ABSTRACT

The “Apostolic Church of the East” is, in the West, the least-known church of Christendom and is currently the smallest of the Eastern churches.

Until the present day, little consideration was shown in church history and theology for the fact that early Christianity spread not only within the Roman empire – i.e. Europe and the Mediterranean region – but also beyond the imperial boundaries. Already in the first century there were Christian communities in Mesopotamia, which was part of the empire of the Parthians, superseded by the Persian Sassanians in the third century. As early as the fifth century the Oxus had been crossed, and Sogdians and Turks, as well as the South Indian Malabar coast, had been reached. East Syriac Christianity gained a foothold on the Arabian Peninsula and, in the seventh century, reached the Chinese imperial court of the Tang Dynasty. In the eleventh century, those Turkish-Tartar tribes in Central Asia which eventually formed part of the Mongol kingdom were won, entirely or in part, for Christianity. Thus the “Church of the East” achieved the greatest geographical scope of any Christian church until the Middle Ages.

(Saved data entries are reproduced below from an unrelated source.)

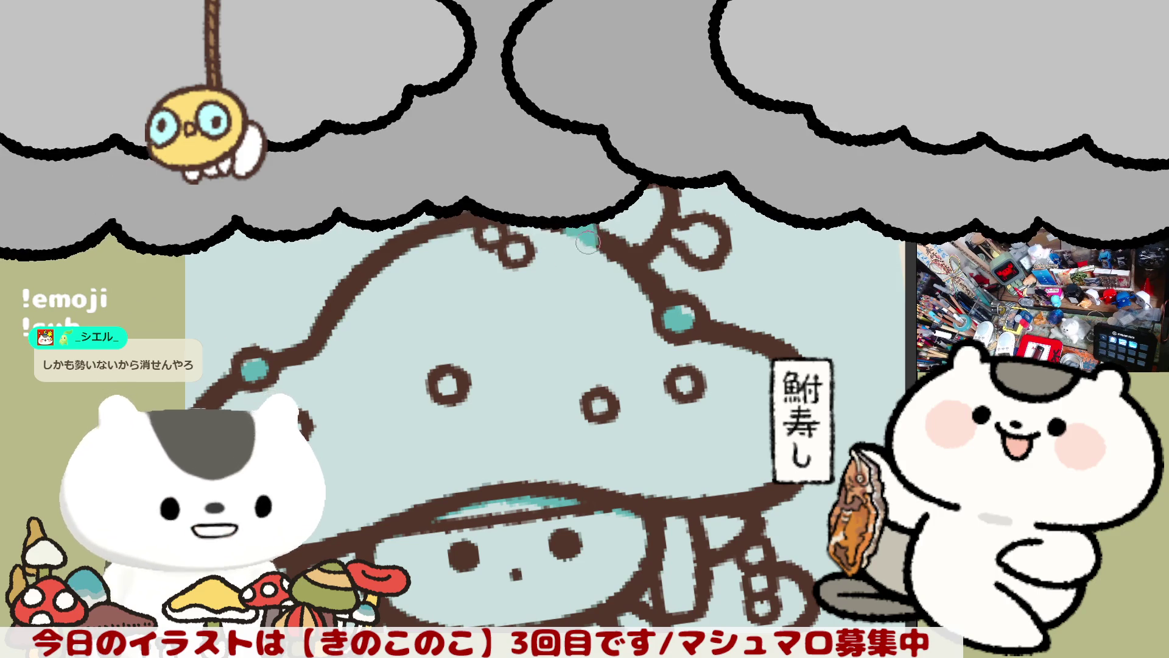
drag(588, 240, 578, 236)
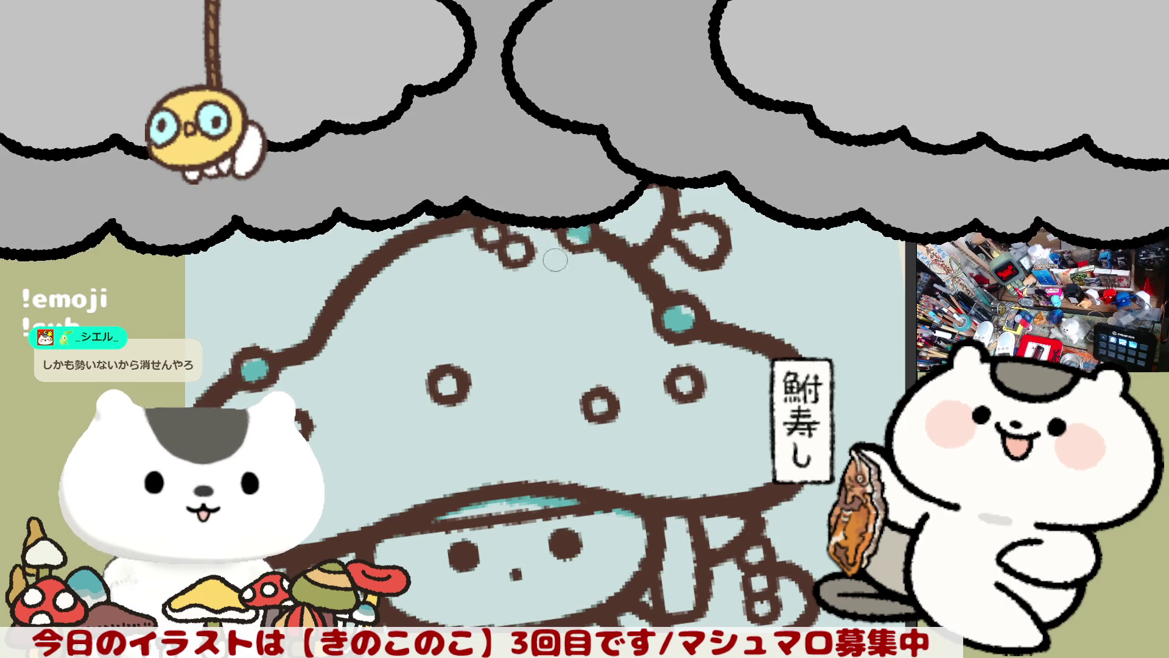
mouse_move(774, 234)
mouse_down()
mouse_move(682, 200)
mouse_move(537, 251)
mouse_up()
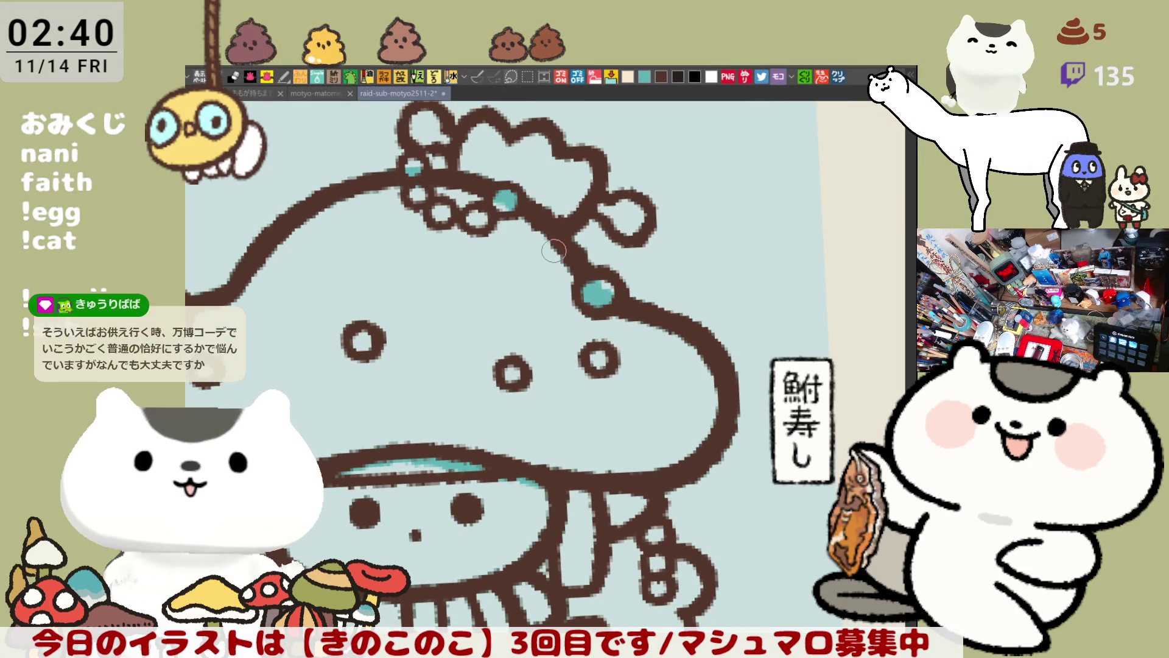
Save the drawing, then add another brown bubble ring below the cluster, undoing a stray arc.
key(ctrl+s)
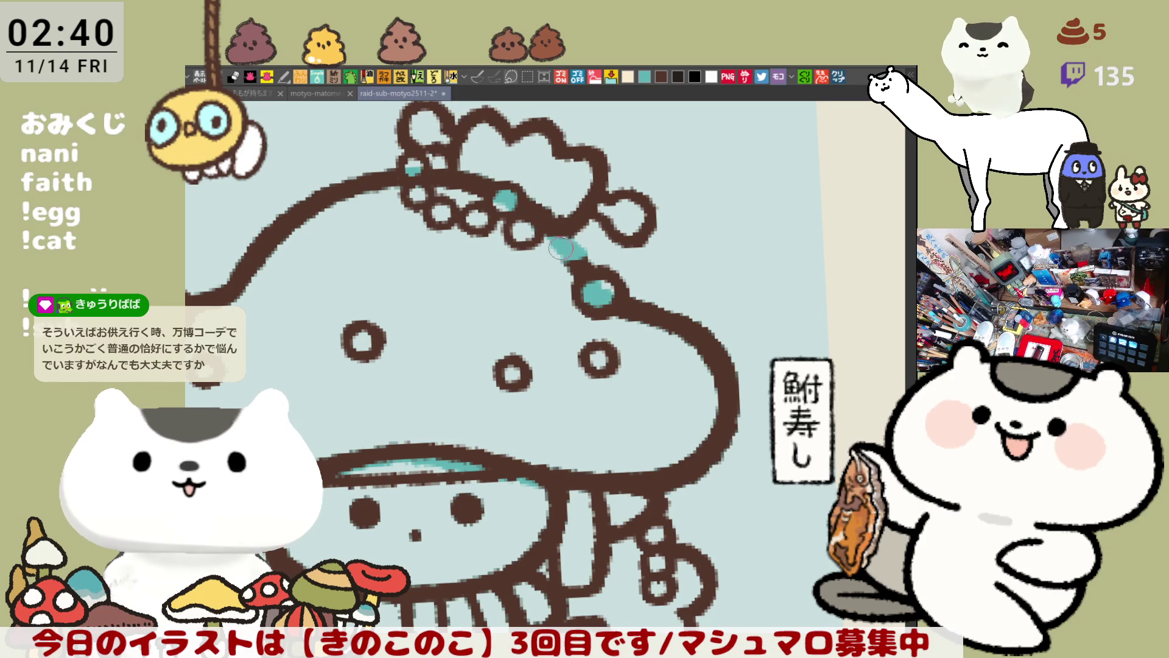
drag(550, 245, 524, 259)
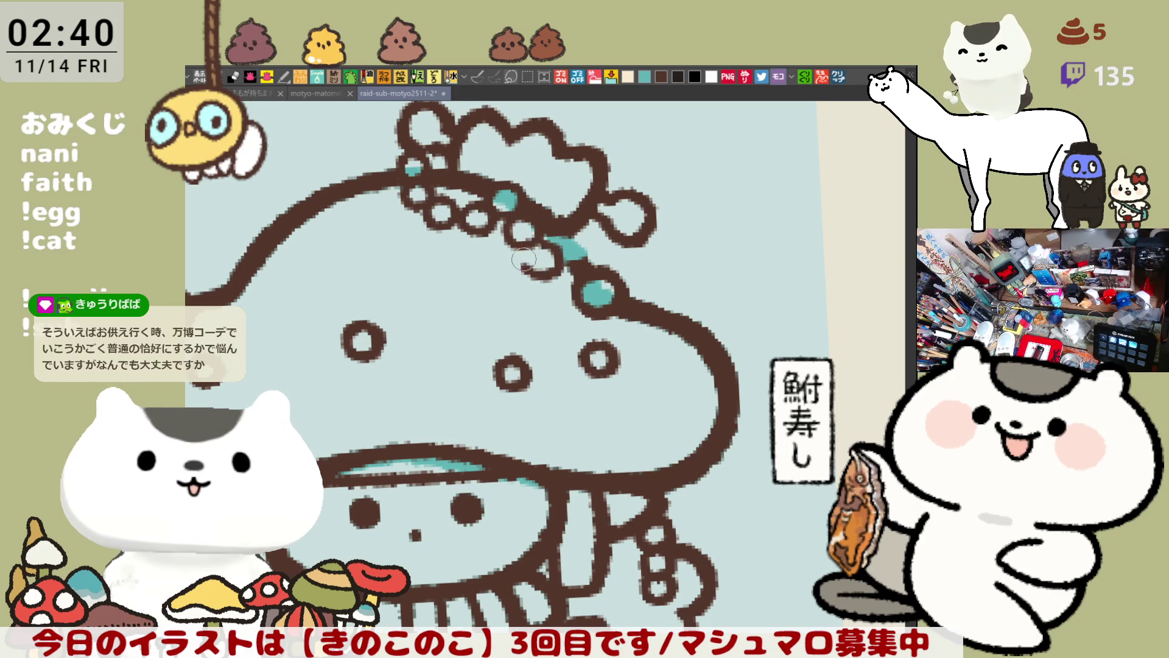
key(ctrl+z)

For reasons of historical and political circumstance, the church has become a minority today and is represented in the countries of Iraq, Iran, and India, as well as in the diaspora in North America, Australia, Syria, the Caucasus, and Lebanon. The Apostolic Church of the East has preserved an important heritage of theology, history, and spirituality, which has

been rejected as heretical – “Nestorian” – by the rest of Christendom.